◆ How to complete this task ◆
Set out the lines from the one containing "여러해째 나는 세밑에 ‘신년칼럼’을 발표해왔다." through the one containing "않다. 그런 제약 때문에, 또" as a numbered list, omitting any blank lines.

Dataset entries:
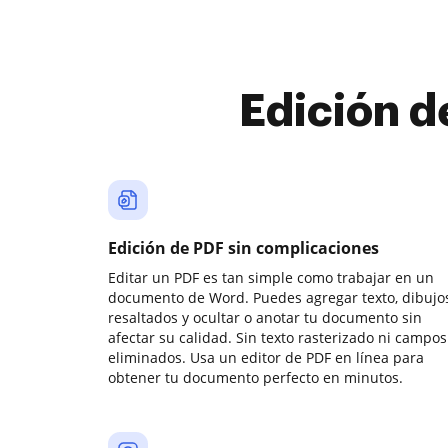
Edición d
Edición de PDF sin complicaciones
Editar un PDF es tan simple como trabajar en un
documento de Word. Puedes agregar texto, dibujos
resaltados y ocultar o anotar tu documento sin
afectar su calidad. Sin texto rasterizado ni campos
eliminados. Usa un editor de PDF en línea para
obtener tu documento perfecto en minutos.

==

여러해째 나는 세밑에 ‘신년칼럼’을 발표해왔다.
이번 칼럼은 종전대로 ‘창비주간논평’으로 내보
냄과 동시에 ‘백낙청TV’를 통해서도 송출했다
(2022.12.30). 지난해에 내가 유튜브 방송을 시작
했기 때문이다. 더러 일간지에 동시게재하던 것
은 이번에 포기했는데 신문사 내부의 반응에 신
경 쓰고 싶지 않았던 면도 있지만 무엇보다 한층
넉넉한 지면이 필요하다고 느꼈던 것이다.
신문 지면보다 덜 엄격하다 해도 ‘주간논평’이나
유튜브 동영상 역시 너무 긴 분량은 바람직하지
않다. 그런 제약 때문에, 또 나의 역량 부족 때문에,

---

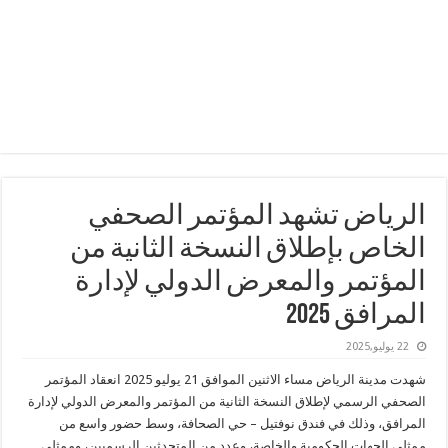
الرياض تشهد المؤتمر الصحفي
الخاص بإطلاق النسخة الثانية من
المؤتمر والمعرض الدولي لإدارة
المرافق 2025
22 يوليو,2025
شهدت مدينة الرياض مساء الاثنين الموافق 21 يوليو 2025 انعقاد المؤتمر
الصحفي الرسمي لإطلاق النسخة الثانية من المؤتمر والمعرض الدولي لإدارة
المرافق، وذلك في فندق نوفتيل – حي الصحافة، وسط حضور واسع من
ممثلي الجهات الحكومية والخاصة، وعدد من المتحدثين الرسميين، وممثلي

◆ Answer box ◆
1. 여러해째 나는 세밑에 ‘신년칼럼’을 발표해왔다.
2. 이번 칼럼은 종전대로 ‘창비주간논평’으로 내보
3. 냄과 동시에 ‘백낙청TV’를 통해서도 송출했다
4. (2022.12.30). 지난해에 내가 유튜브 방송을 시작
5. 했기 때문이다. 더러 일간지에 동시게재하던 것
6. 은 이번에 포기했는데 신문사 내부의 반응에 신
7. 경 쓰고 싶지 않았던 면도 있지만 무엇보다 한층
8. 넉넉한 지면이 필요하다고 느꼈던 것이다.
9. 신문 지면보다 덜 엄격하다 해도 ‘주간논평’이나
10. 유튜브 동영상 역시 너무 긴 분량은 바람직하지
11. 않다. 그런 제약 때문에, 또 나의 역량 부족 때문에,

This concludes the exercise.